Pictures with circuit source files

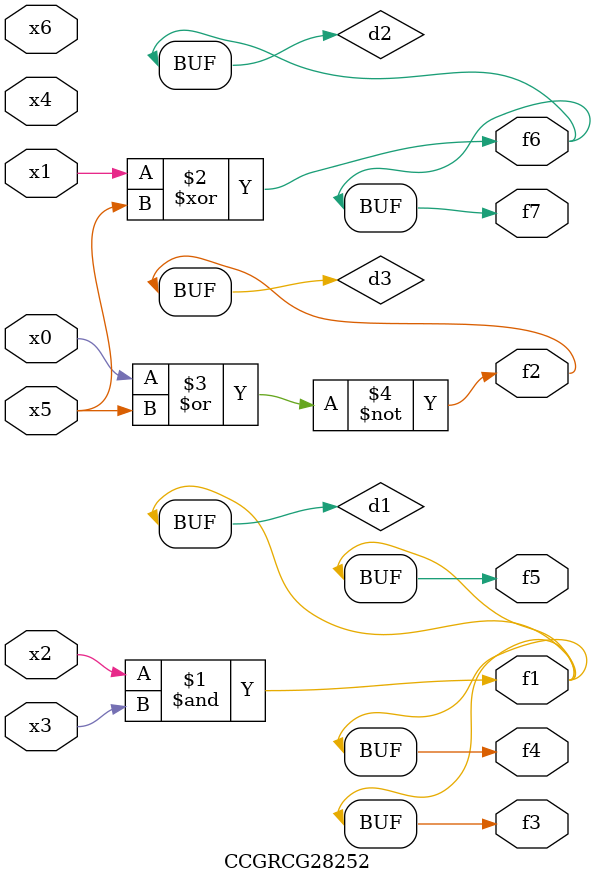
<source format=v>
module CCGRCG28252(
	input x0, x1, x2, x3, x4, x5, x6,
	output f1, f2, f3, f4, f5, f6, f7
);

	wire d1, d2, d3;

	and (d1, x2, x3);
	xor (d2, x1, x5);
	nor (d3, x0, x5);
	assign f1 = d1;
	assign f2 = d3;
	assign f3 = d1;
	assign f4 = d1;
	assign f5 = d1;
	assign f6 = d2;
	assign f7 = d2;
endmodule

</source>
* * *
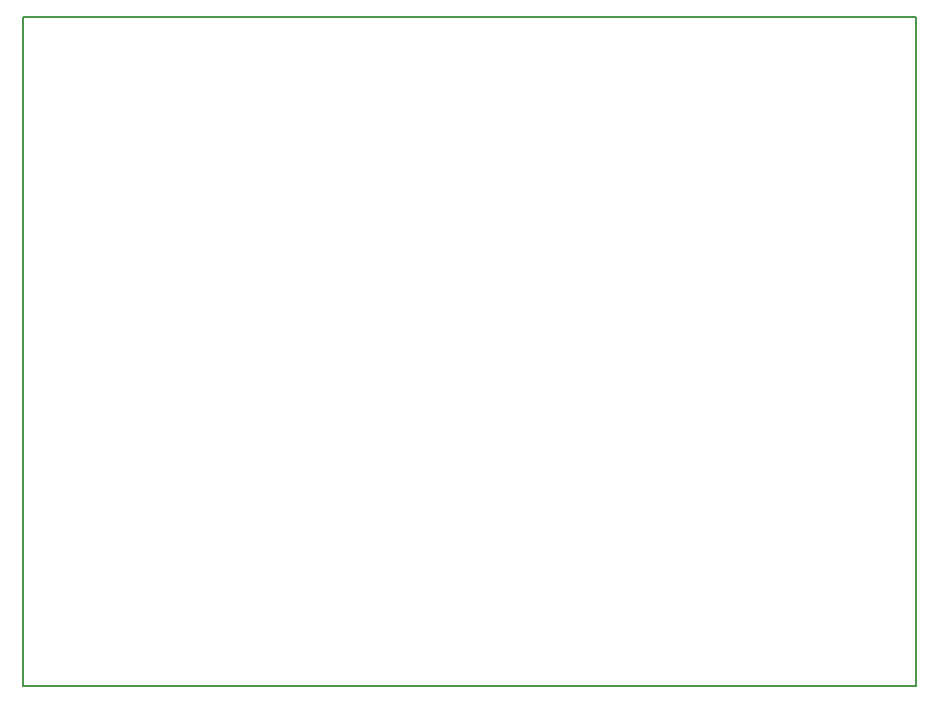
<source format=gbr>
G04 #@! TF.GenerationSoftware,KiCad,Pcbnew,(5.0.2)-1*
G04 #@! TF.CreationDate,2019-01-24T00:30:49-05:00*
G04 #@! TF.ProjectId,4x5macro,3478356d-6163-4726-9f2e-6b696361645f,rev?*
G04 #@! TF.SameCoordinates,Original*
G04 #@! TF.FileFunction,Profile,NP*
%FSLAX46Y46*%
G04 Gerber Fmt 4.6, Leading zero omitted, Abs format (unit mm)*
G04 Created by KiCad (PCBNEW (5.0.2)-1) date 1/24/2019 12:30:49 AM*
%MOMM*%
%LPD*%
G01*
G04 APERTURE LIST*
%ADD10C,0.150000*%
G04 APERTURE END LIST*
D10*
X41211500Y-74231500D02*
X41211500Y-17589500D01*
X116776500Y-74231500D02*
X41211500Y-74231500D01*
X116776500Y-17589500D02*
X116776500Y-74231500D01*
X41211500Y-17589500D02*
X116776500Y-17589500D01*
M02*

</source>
...
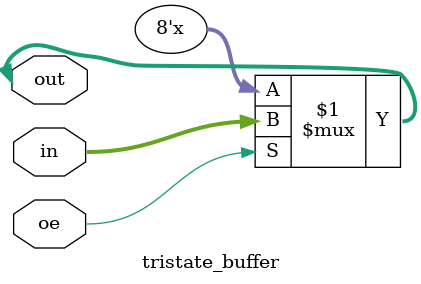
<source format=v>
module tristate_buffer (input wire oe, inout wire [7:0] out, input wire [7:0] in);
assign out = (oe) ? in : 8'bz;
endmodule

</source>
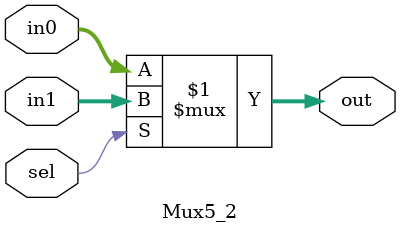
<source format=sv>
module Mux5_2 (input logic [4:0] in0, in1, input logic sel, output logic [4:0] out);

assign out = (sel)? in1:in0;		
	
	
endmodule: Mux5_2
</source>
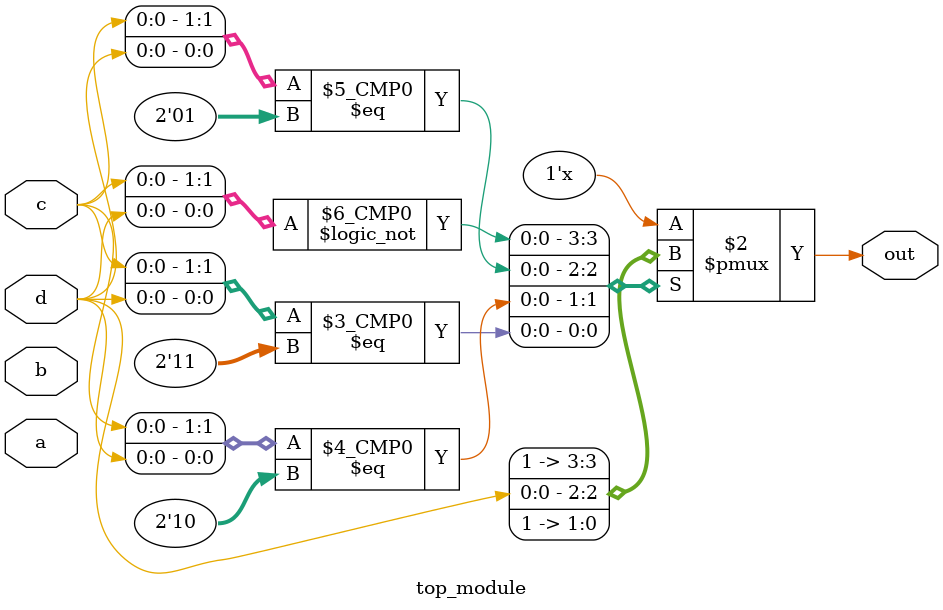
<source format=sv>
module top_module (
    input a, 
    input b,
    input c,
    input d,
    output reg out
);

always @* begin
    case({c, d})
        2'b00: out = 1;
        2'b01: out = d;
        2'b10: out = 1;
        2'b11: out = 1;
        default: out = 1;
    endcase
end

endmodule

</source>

• _ASSIGNMENT_
Look above for the line containing "module tristate_buffer (input", then copy exactly from it through the line containing "2'b00: out = 1;", keeping both and leaving out pictures. Add nothing else.

• _RESULT BELOW_
module tristate_buffer (input wire oe, inout wire [7:0] out, input wire [7:0] in);
assign out = (oe) ? in : 8'bz;
endmodule

</source>
<source format=sv>
module Mux5_2 (input logic [4:0] in0, in1, input logic sel, output logic [4:0] out);

assign out = (sel)? in1:in0;		
	
	
endmodule: Mux5_2
</source>
<source format=sv>
module top_module (
    input a, 
    input b,
    input c,
    input d,
    output reg out
);

always @* begin
    case({c, d})
        2'b00: out = 1;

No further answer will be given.